Description
Warm up your evenings with this creamy and flavorful Roasted Butternut Squash and Carrot Soup. This recipe is simple to make and perfect for a cozy meal at home. Packed with nutrients, it’s both satisfying and delicious!
Ingredients
– 1 medium butternut squash, peeled and cubed
– 3 large carrots, peeled and sliced
– 1 onion, chopped
– 3 cloves garlic, minced
– 2 tablespoons olive oil
– Salt and pepper to taste
– 4 cups vegetable broth
– 1 teaspoon ground cumin
– 1 teaspoon smoked paprika
– 1/2 cup heavy cream or coconut milk (optional)
– Fresh parsley or chives for garnish
Instructions
1. Preheat the oven to 400°F (200°C). Spread the cubed butternut squash and sliced carrots on a baking sheet. Drizzle with olive oil and season with salt and pepper. Roast for 25-30 minutes, or until the vegetables are tender and slightly caramelized.
2. In a large pot over medium heat, add a splash of olive oil and sauté the chopped onion until it becomes translucent, about 5 minutes. Add the minced garlic and cook for an additional minute until fragrant.
3. Add the roasted butternut squash and carrots to the pot. Pour in the vegetable broth and add the ground cumin and smoked paprika. Stir to combine and bring the mixture to a boil.

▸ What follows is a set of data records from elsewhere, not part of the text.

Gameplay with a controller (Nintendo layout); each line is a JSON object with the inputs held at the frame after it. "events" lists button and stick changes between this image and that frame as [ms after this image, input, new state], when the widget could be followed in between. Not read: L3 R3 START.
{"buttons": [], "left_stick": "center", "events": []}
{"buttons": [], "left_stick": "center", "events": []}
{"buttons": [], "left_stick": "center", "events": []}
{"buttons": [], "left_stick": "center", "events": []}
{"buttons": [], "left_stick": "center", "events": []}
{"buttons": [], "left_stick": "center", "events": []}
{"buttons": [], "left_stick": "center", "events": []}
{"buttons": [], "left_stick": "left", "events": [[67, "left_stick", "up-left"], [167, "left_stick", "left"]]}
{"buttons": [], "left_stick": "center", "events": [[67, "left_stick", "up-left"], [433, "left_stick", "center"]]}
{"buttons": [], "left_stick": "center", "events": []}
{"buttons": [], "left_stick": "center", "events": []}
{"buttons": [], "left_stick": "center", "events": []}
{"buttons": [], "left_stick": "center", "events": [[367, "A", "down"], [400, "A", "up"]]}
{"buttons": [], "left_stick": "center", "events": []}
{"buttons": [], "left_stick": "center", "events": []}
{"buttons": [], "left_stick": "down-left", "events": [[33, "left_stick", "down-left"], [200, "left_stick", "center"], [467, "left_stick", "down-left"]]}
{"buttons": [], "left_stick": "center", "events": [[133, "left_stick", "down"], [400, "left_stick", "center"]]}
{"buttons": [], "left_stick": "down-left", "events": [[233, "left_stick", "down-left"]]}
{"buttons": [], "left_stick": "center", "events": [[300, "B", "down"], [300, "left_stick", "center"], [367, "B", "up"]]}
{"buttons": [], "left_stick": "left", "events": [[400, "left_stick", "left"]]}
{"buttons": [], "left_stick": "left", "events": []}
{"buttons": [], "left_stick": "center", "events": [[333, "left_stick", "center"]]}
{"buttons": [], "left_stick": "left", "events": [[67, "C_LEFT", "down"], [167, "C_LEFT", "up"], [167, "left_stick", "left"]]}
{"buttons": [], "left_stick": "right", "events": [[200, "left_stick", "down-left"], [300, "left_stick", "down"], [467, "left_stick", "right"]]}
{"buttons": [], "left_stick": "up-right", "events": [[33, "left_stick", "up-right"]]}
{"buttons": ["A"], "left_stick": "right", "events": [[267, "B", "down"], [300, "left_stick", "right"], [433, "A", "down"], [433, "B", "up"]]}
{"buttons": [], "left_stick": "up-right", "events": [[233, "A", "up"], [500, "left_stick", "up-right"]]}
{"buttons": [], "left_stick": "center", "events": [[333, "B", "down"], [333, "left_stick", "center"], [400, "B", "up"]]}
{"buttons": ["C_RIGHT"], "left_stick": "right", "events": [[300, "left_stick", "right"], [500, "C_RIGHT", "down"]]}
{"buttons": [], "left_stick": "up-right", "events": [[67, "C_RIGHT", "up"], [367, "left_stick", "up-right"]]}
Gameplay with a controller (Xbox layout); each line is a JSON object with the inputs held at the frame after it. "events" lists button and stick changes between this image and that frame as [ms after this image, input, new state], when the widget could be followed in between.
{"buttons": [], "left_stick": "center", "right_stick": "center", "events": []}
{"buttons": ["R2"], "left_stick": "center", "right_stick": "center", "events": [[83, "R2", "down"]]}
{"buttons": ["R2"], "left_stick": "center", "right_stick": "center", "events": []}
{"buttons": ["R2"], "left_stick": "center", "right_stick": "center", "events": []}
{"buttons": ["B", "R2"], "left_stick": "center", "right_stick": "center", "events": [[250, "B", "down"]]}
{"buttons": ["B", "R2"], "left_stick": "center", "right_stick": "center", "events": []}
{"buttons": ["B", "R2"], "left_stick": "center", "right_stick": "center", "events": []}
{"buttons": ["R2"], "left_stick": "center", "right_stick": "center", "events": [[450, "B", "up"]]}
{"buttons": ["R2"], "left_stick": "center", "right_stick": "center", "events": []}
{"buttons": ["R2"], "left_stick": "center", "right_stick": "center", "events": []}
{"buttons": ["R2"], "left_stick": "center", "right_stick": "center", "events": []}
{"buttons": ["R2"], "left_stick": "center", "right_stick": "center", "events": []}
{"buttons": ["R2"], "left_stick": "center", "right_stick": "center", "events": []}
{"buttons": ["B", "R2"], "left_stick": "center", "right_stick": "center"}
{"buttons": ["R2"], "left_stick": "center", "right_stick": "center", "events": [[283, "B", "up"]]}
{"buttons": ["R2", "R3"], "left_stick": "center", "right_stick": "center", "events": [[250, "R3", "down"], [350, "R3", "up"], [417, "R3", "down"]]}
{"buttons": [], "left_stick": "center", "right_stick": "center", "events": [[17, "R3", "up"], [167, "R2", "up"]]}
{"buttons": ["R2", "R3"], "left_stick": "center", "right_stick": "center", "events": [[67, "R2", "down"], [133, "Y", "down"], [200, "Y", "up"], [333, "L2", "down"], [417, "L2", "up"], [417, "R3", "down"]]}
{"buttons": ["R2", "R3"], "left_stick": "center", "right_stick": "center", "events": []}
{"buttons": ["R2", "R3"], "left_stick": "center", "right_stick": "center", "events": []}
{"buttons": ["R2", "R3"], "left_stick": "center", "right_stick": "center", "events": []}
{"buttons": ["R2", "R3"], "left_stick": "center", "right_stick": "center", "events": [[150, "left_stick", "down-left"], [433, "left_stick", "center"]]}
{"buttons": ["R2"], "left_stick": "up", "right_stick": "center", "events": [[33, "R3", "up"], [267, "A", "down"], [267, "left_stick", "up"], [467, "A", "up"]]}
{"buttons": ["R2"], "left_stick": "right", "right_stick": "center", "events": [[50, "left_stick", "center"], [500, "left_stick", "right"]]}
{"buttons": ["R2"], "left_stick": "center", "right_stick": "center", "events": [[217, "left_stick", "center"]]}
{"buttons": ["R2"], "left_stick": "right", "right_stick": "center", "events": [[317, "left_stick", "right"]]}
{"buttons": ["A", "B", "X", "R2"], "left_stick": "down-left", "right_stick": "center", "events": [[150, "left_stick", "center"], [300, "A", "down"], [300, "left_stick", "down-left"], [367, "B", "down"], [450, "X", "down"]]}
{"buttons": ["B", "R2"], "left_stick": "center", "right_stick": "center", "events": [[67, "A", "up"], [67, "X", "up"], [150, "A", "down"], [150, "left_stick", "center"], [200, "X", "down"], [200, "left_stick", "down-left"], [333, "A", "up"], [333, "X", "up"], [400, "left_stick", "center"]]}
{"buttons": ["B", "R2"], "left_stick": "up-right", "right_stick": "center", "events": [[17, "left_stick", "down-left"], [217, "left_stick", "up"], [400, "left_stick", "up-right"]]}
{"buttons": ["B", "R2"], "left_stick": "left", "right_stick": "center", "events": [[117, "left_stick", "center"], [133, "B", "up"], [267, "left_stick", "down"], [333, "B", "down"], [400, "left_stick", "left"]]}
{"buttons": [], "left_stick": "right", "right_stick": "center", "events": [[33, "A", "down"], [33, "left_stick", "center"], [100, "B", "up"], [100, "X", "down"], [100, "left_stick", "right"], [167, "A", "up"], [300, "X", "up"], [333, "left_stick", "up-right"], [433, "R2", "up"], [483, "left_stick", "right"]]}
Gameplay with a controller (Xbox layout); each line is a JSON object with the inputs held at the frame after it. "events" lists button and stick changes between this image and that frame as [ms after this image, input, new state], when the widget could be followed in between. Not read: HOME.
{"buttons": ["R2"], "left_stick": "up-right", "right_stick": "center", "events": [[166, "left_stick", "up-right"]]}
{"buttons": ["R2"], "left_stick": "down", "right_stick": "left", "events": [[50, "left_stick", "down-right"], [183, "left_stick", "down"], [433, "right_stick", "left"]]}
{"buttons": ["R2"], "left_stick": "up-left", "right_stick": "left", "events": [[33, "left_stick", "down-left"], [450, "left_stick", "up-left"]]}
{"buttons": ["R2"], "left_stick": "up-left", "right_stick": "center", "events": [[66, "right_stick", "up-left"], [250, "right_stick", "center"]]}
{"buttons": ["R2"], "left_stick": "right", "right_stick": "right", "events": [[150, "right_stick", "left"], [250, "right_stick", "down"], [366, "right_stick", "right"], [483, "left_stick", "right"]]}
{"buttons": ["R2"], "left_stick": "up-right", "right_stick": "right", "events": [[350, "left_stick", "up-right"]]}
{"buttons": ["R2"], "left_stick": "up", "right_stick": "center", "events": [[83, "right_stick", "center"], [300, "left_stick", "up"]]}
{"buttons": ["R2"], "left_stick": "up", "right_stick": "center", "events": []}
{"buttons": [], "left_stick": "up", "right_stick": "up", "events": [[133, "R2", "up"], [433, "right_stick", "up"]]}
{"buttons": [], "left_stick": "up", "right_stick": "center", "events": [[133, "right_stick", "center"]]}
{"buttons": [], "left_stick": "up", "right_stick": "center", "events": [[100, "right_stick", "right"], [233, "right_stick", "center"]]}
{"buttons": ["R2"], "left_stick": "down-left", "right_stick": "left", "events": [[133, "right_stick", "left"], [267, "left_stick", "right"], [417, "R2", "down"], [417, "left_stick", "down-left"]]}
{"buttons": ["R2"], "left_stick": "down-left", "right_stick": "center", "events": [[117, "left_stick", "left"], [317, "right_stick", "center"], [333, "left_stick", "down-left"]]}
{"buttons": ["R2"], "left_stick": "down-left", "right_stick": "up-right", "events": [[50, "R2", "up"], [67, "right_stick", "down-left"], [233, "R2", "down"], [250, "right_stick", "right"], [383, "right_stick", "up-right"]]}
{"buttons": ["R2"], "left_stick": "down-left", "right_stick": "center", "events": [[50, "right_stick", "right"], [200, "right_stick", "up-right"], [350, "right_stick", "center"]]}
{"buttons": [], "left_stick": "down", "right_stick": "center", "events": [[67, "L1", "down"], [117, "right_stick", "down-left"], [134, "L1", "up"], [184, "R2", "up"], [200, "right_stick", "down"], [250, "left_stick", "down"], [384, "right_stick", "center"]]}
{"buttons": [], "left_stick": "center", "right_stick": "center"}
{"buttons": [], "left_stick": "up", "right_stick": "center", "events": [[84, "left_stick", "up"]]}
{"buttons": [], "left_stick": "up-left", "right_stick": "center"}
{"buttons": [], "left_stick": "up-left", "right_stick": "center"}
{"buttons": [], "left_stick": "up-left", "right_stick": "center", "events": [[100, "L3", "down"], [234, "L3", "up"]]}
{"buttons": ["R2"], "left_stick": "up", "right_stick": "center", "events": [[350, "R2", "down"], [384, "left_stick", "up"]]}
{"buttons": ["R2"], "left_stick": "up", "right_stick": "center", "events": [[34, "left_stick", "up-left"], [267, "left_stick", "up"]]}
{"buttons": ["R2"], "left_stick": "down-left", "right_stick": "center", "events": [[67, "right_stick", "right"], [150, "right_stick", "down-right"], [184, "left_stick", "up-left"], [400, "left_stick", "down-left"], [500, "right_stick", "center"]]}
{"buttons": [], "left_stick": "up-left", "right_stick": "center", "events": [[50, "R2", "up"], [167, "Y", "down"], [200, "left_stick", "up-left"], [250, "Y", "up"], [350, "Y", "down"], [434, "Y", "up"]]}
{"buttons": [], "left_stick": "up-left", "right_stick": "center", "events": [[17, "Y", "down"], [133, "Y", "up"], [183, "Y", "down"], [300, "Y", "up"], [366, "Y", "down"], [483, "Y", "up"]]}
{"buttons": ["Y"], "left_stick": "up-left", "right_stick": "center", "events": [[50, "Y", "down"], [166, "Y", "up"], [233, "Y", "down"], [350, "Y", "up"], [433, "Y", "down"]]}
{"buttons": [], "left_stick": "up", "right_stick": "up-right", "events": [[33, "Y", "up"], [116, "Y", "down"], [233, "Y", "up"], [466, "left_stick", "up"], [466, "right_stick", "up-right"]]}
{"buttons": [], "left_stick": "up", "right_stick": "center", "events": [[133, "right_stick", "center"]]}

4. Reduce the heat and let the soup simmer for 15-20 minutes, allowing the flavors to meld together.
5. Using an immersion blender, carefully puree the soup until it reaches a smooth consistency. If you prefer a thinner soup, add more broth as needed.
6. Stir in the heavy cream or coconut milk if using, and check for seasoning, adjusting with more salt and pepper if necessary.
7. Serve the soup warm in bowls, garnished with fresh parsley or chives.